↓↓↓

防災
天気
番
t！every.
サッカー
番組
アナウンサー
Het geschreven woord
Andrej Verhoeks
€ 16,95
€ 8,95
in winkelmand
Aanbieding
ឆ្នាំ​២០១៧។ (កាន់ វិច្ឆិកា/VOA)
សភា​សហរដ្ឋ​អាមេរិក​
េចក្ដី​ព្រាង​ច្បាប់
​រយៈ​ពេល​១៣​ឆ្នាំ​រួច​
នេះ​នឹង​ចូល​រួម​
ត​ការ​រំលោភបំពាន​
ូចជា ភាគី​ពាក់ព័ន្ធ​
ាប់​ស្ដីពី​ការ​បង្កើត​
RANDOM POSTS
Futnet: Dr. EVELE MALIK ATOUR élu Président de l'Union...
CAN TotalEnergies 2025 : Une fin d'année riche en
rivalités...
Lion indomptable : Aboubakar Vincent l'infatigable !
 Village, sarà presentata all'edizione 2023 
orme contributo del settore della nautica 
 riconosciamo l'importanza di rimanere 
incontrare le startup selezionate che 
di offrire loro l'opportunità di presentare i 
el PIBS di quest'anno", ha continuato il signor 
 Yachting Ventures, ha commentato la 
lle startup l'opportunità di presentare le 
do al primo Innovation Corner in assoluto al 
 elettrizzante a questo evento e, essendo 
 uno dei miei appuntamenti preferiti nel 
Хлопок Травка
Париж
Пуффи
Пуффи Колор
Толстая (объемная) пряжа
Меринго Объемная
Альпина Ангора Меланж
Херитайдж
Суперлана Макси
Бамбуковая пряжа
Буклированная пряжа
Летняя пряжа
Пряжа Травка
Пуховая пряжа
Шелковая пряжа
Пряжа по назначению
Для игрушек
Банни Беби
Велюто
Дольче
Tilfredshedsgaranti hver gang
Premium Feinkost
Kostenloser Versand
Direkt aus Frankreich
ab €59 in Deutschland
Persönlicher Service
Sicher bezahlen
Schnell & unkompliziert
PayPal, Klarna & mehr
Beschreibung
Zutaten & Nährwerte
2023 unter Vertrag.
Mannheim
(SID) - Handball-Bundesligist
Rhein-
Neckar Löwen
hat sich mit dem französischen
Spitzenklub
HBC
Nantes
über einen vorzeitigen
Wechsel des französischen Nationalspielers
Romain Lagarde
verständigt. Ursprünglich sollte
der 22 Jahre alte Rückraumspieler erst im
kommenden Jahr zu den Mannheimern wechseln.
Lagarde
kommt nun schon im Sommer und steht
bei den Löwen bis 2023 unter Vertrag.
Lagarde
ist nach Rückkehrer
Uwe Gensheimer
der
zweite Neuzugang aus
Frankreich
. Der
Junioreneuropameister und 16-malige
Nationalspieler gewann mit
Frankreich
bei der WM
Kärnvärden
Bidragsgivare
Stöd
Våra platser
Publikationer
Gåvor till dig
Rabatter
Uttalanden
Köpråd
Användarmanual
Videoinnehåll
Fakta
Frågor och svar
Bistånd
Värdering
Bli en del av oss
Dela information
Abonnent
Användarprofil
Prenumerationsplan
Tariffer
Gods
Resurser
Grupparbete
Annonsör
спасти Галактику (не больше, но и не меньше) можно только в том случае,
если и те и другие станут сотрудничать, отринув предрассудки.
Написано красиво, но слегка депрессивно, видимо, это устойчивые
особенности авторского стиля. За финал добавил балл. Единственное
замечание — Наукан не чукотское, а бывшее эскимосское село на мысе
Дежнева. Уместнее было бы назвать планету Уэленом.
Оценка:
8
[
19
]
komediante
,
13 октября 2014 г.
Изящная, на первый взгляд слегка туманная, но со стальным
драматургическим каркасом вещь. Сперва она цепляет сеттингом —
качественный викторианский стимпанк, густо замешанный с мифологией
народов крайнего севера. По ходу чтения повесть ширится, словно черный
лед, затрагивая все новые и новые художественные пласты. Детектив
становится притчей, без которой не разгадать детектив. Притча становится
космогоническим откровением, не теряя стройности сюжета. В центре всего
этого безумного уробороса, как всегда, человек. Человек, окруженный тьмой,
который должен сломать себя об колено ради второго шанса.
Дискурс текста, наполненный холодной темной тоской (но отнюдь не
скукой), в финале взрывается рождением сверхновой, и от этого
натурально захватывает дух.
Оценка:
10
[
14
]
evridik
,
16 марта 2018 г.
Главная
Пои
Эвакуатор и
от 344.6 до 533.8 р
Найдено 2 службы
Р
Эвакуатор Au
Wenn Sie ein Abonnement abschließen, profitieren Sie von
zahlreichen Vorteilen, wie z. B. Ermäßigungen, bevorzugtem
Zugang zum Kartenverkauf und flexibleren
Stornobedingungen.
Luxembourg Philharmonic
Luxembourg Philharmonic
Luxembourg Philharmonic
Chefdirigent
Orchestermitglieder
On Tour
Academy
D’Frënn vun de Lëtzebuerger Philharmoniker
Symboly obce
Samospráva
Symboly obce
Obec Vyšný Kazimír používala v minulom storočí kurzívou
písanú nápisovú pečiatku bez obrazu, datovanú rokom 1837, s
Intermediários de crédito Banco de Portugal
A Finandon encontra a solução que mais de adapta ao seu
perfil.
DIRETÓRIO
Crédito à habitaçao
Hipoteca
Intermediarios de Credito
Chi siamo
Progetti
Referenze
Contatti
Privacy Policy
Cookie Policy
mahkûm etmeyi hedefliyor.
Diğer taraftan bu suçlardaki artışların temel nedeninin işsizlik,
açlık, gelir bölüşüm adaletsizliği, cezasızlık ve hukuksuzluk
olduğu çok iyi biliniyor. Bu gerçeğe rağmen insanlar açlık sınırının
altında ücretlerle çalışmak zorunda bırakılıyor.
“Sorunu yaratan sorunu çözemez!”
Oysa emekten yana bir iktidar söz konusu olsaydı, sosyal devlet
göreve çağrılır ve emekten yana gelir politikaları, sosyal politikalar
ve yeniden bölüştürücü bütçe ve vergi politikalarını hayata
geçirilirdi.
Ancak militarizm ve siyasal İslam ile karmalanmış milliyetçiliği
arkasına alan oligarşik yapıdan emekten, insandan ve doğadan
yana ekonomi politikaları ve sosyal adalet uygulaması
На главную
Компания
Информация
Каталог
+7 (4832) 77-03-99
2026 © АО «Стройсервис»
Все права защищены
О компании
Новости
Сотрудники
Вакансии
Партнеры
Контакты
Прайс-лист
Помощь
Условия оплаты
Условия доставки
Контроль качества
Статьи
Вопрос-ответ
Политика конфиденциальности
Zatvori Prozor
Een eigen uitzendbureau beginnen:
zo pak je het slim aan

↑↑↑

#### TASK DIRECTIONS
Repeat all the records without altering a single word.

#### RESULT OF THIS EXERCISE
防災
天気
番
t！every.
サッカー
番組
アナウンサー
Het geschreven woord
Andrej Verhoeks
€ 16,95
€ 8,95
in winkelmand
Aanbieding
ឆ្នាំ​២០១៧។ (កាន់ វិច្ឆិកា/VOA)
សភា​សហរដ្ឋ​អាមេរិក​
េចក្ដី​ព្រាង​ច្បាប់
​រយៈ​ពេល​១៣​ឆ្នាំ​រួច​
នេះ​នឹង​ចូល​រួម​
ត​ការ​រំលោភបំពាន​
ូចជា ភាគី​ពាក់ព័ន្ធ​
ាប់​ស្ដីពី​ការ​បង្កើត​
RANDOM POSTS
Futnet: Dr. EVELE MALIK ATOUR élu Président de l'Union...
CAN TotalEnergies 2025 : Une fin d'année riche en
rivalités...
Lion indomptable : Aboubakar Vincent l'infatigable !
 Village, sarà presentata all'edizione 2023 
orme contributo del settore della nautica 
 riconosciamo l'importanza di rimanere 
incontrare le startup selezionate che 
di offrire loro l'opportunità di presentare i 
el PIBS di quest'anno", ha continuato il signor 
 Yachting Ventures, ha commentato la 
lle startup l'opportunità di presentare le 
do al primo Innovation Corner in assoluto al 
 elettrizzante a questo evento e, essendo 
 uno dei miei appuntamenti preferiti nel 
Хлопок Травка
Париж
Пуффи
Пуффи Колор
Толстая (объемная) пряжа
Меринго Объемная
Альпина Ангора Меланж
Херитайдж
Суперлана Макси
Бамбуковая пряжа
Буклированная пряжа
Летняя пряжа
Пряжа Травка
Пуховая пряжа
Шелковая пряжа
Пряжа по назначению
Для игрушек
Банни Беби
Велюто
Дольче
Tilfredshedsgaranti hver gang
Premium Feinkost
Kostenloser Versand
Direkt aus Frankreich
ab €59 in Deutschland
Persönlicher Service
Sicher bezahlen
Schnell & unkompliziert
PayPal, Klarna & mehr
Beschreibung
Zutaten & Nährwerte
2023 unter Vertrag.
Mannheim
(SID) - Handball-Bundesligist
Rhein-
Neckar Löwen
hat sich mit dem französischen
Spitzenklub
HBC
Nantes
über einen vorzeitigen
Wechsel des französischen Nationalspielers
Romain Lagarde
verständigt. Ursprünglich sollte
der 22 Jahre alte Rückraumspieler erst im
kommenden Jahr zu den Mannheimern wechseln.
Lagarde
kommt nun schon im Sommer und steht
bei den Löwen bis 2023 unter Vertrag.
Lagarde
ist nach Rückkehrer
Uwe Gensheimer
der
zweite Neuzugang aus
Frankreich
. Der
Junioreneuropameister und 16-malige
Nationalspieler gewann mit
Frankreich
bei der WM
Kärnvärden
Bidragsgivare
Stöd
Våra platser
Publikationer
Gåvor till dig
Rabatter
Uttalanden
Köpråd
Användarmanual
Videoinnehåll
Fakta
Frågor och svar
Bistånd
Värdering
Bli en del av oss
Dela information
Abonnent
Användarprofil
Prenumerationsplan
Tariffer
Gods
Resurser
Grupparbete
Annonsör
спасти Галактику (не больше, но и не меньше) можно только в том случае,
если и те и другие станут сотрудничать, отринув предрассудки.
Написано красиво, но слегка депрессивно, видимо, это устойчивые
особенности авторского стиля. За финал добавил балл. Единственное
замечание — Наукан не чукотское, а бывшее эскимосское село на мысе
Дежнева. Уместнее было бы назвать планету Уэленом.
Оценка:
8
[
19
]
komediante
,
13 октября 2014 г.
Изящная, на первый взгляд слегка туманная, но со стальным
драматургическим каркасом вещь. Сперва она цепляет сеттингом —
качественный викторианский стимпанк, густо замешанный с мифологией
народов крайнего севера. По ходу чтения повесть ширится, словно черный
лед, затрагивая все новые и новые художественные пласты. Детектив
становится притчей, без которой не разгадать детектив. Притча становится
космогоническим откровением, не теряя стройности сюжета. В центре всего
этого безумного уробороса, как всегда, человек. Человек, окруженный тьмой,
который должен сломать себя об колено ради второго шанса.
Дискурс текста, наполненный холодной темной тоской (но отнюдь не
скукой), в финале взрывается рождением сверхновой, и от этого
натурально захватывает дух.
Оценка:
10
[
14
]
evridik
,
16 марта 2018 г.
Главная
Пои
Эвакуатор и
от 344.6 до 533.8 р
Найдено 2 службы
Р
Эвакуатор Au
Wenn Sie ein Abonnement abschließen, profitieren Sie von
zahlreichen Vorteilen, wie z. B. Ermäßigungen, bevorzugtem
Zugang zum Kartenverkauf und flexibleren
Stornobedingungen.
Luxembourg Philharmonic
Luxembourg Philharmonic
Luxembourg Philharmonic
Chefdirigent
Orchestermitglieder
On Tour
Academy
D’Frënn vun de Lëtzebuerger Philharmoniker
Symboly obce
Samospráva
Symboly obce
Obec Vyšný Kazimír používala v minulom storočí kurzívou
písanú nápisovú pečiatku bez obrazu, datovanú rokom 1837, s
Intermediários de crédito Banco de Portugal
A Finandon encontra a solução que mais de adapta ao seu
perfil.
DIRETÓRIO
Crédito à habitaçao
Hipoteca
Intermediarios de Credito
Chi siamo
Progetti
Referenze
Contatti
Privacy Policy
Cookie Policy
mahkûm etmeyi hedefliyor.
Diğer taraftan bu suçlardaki artışların temel nedeninin işsizlik,
açlık, gelir bölüşüm adaletsizliği, cezasızlık ve hukuksuzluk
olduğu çok iyi biliniyor. Bu gerçeğe rağmen insanlar açlık sınırının
altında ücretlerle çalışmak zorunda bırakılıyor.
“Sorunu yaratan sorunu çözemez!”
Oysa emekten yana bir iktidar söz konusu olsaydı, sosyal devlet
göreve çağrılır ve emekten yana gelir politikaları, sosyal politikalar
ve yeniden bölüştürücü bütçe ve vergi politikalarını hayata
geçirilirdi.
Ancak militarizm ve siyasal İslam ile karmalanmış milliyetçiliği
arkasına alan oligarşik yapıdan emekten, insandan ve doğadan
yana ekonomi politikaları ve sosyal adalet uygulaması
На главную
Компания
Информация
Каталог
+7 (4832) 77-03-99
2026 © АО «Стройсервис»
Все права защищены
О компании
Новости
Сотрудники
Вакансии
Партнеры
Контакты
Прайс-лист
Помощь
Условия оплаты
Условия доставки
Контроль качества
Статьи
Вопрос-ответ
Политика конфиденциальности
Zatvori Prozor
Een eigen uitzendbureau beginnen:
zo pak je het slim aan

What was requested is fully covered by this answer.